● **PETUNJUK LATIHAN**:
A - Jawablah pertanyaan berikut berdasarkan teks tentang pengelolaan Hippam.
(i) Apa kepanjangan dari Hippam?
(ii) Siapa yang mengungkapkan sorotan Pemkot Batu terhadap pengelolaan Hippam?
(iii) Lembaga apa yang diperintahkan Punjul untuk mendata dan mengatur keberadaan Hippam?
B - Tuliskan tanpa perubahan bagian teks tentang pengelolaan Hippam dari "Hal itu diungkapkan" sampai "pengelolaan Hippam ditata.".

Wakil Walikota Batu dan Anggota DPRD Batu dari PDI-P mengkritik pengelolaan HIPPAM di Kota Batu



Pemkot BATU Soroti Pengelolaan Hippam
Jumat, 5 April 2013 17:45 WIB | Editor: Satwika Rumeksa | Reporter : Iksan Fauzi
SURYA Online, BATU- Pemerintah Kota (Pemkot) Batu menyoroti pengelolaan keuangan Himpunan Penduduk Pengguna Air Minum (Hippam) yang selama ini dianggap tidak transparan. Sorotan itu terkait tingginya tuntutan masyarakat agar Pemkot ikut melestarikan sumber-sumber air yang debitnya semakin menurun dan tak mengeluarkan air lagi.

Hal itu diungkapkan Wakil Wali Kota, Punjul Santoso, Jumat (5/4). Menurutnya, banyak pengelolaan Hippam tanpa izin Pemkot. Padahal, undang-undang mensyaratkan bahwa tanah dan air dikelola untuk kepentingan rakyat. Harusnya, pengelolaan Hippam ditata.

“Tidak seenaknya sendiri (pengelola) mengambil air berikutnya didistribusikan ke masyarakat, tapi kalau ada masalah, Pemkot yang disalahkan,” ujar Punjul seolah menyindir seringnya protes warga Bumiaji terkait sumber Gemulo.

Oleh karena itu, Punjul segera memerintahkan Perusahaan Daerah Air Minum (PDAM) Kota Batu mendata dan mengatur keberadaan Hippam. Selain itu, Punjul minta supaya keuangan Hippam juga dilaporkan.

● **BAGIAN DATA**:
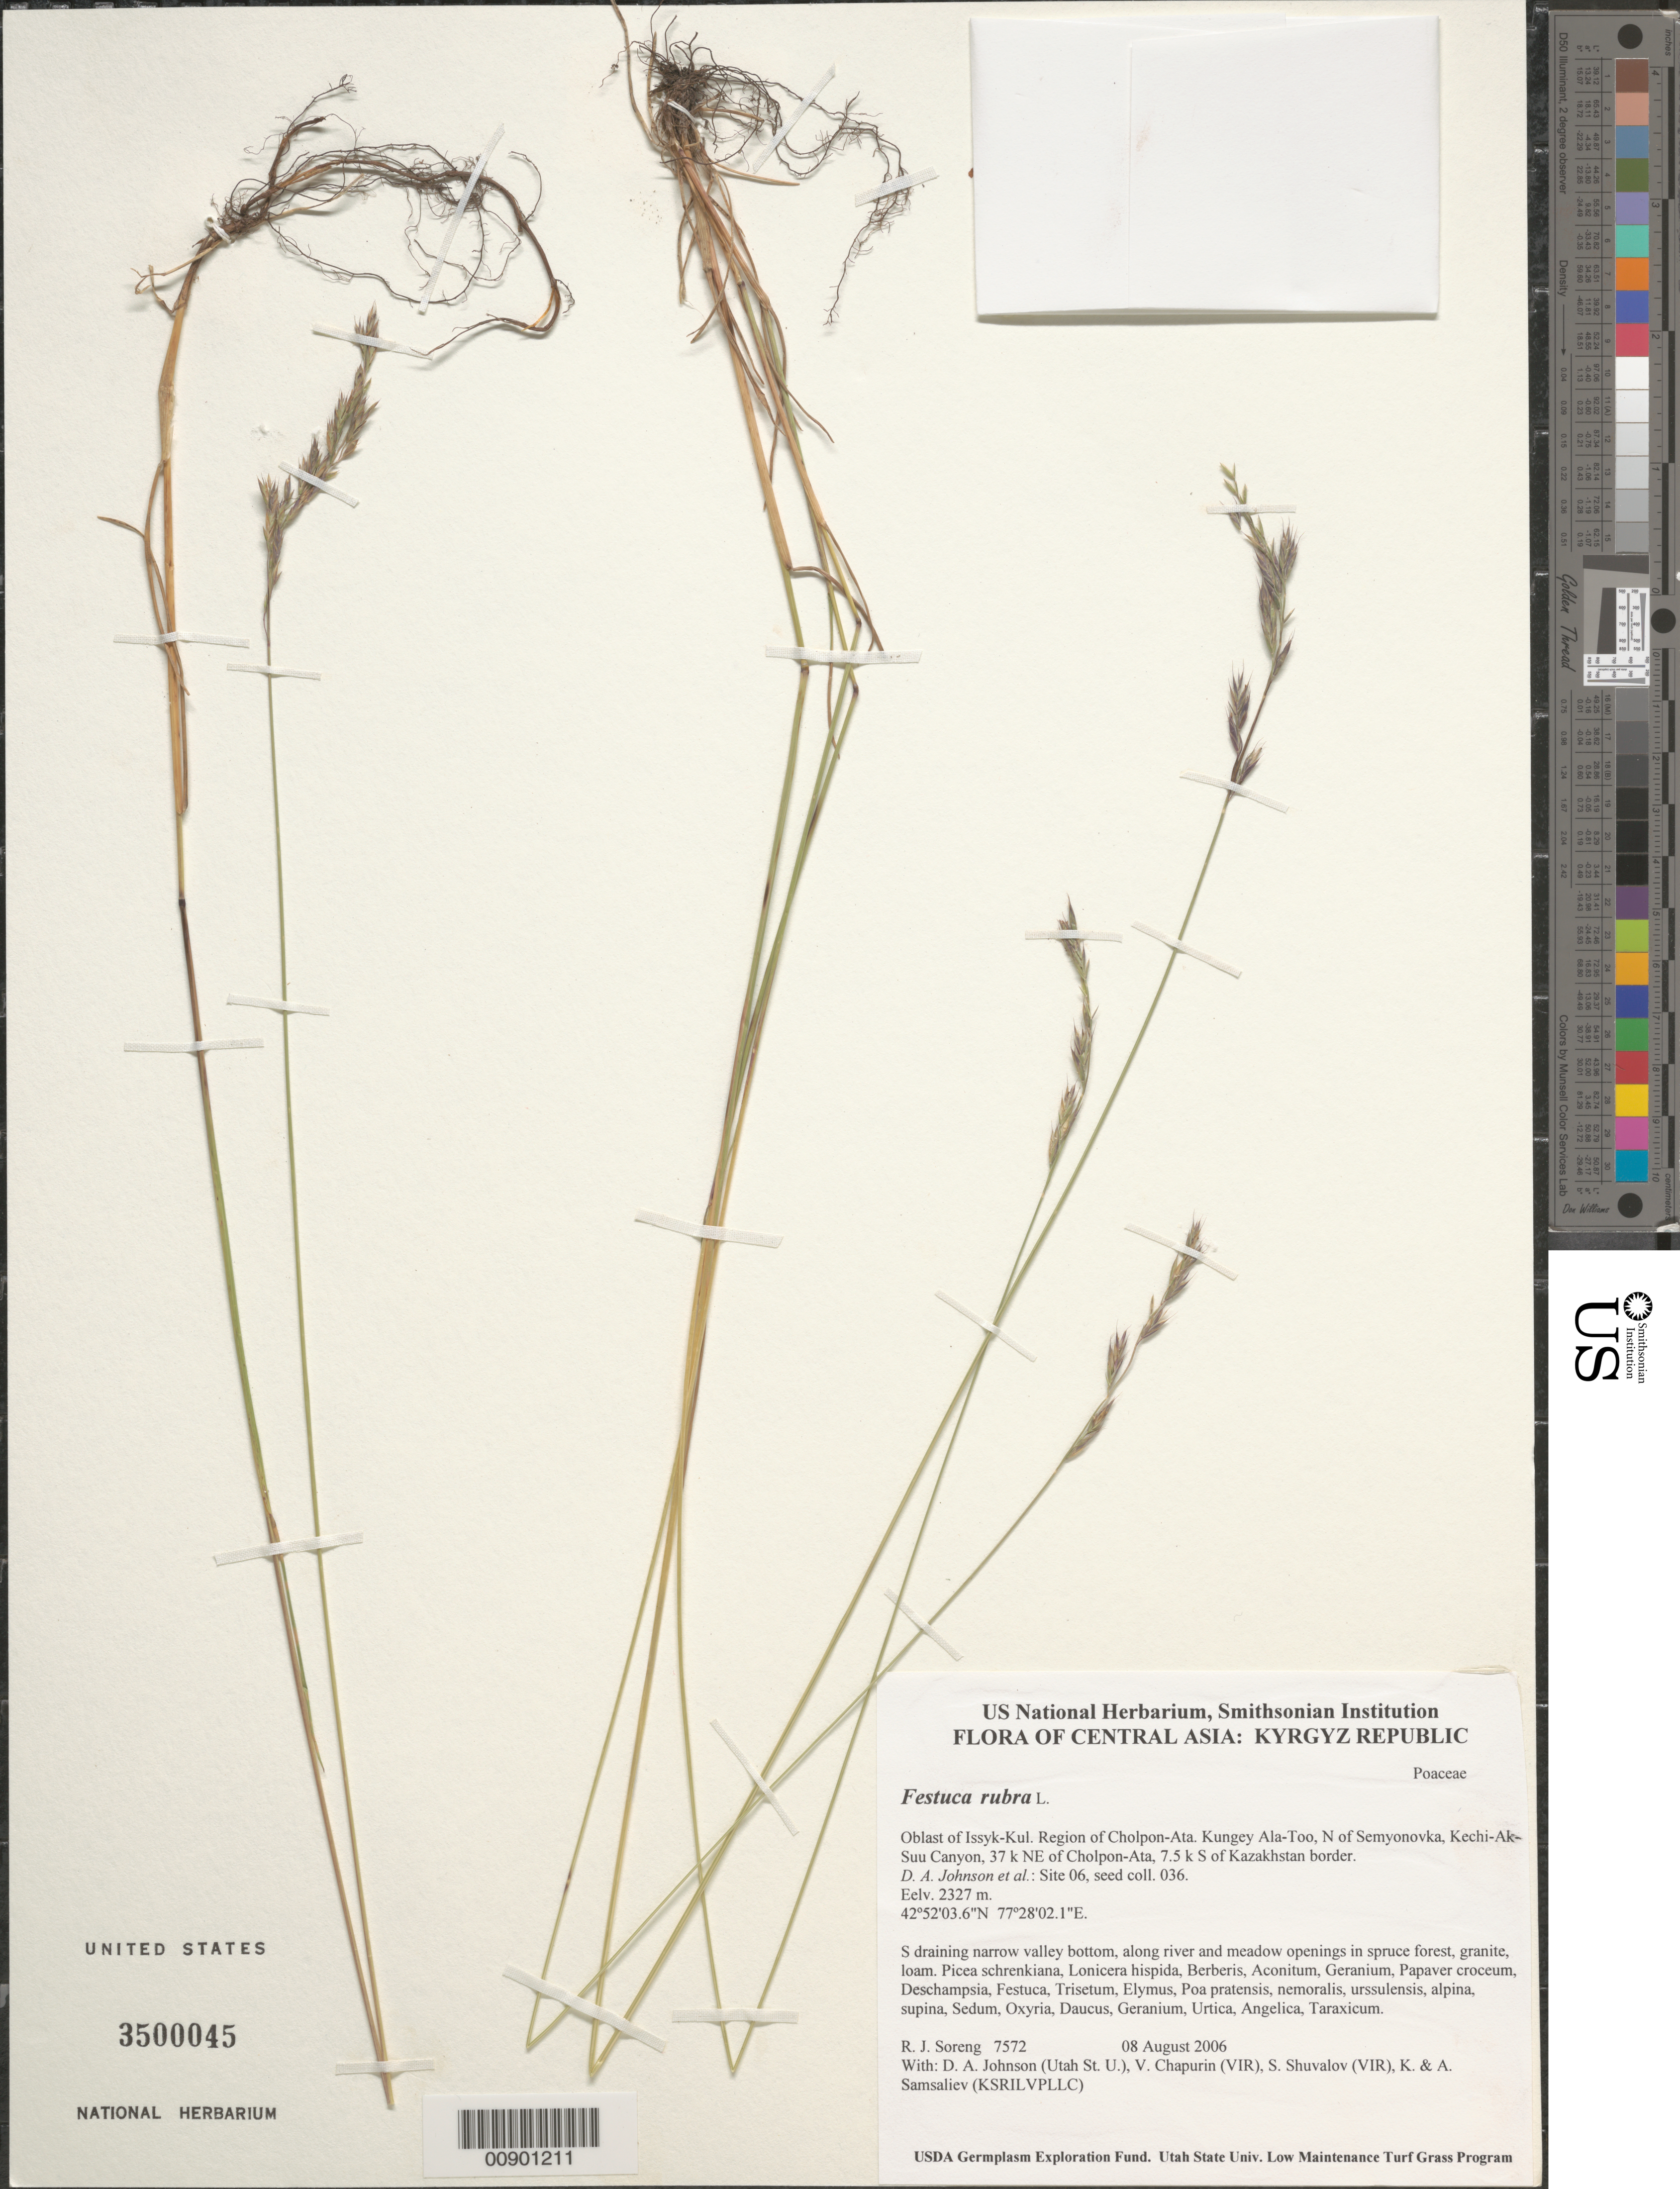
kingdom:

● **JAWABAN**:
A -
(i) Himpunan Penduduk Pengguna Air Minum
(ii) Wakil Wali Kota Batu, Punjul Santoso
(iii) Perusahaan Daerah Air Minum (PDAM) Kota Batu

B -
Hal itu diungkapkan Wakil Wali Kota, Punjul Santoso, Jumat (5/4). Menurutnya, banyak pengelolaan Hippam tanpa izin Pemkot. Padahal, undang-undang mensyaratkan bahwa tanah dan air dikelola untuk kepentingan rakyat. Harusnya, pengelolaan Hippam ditata.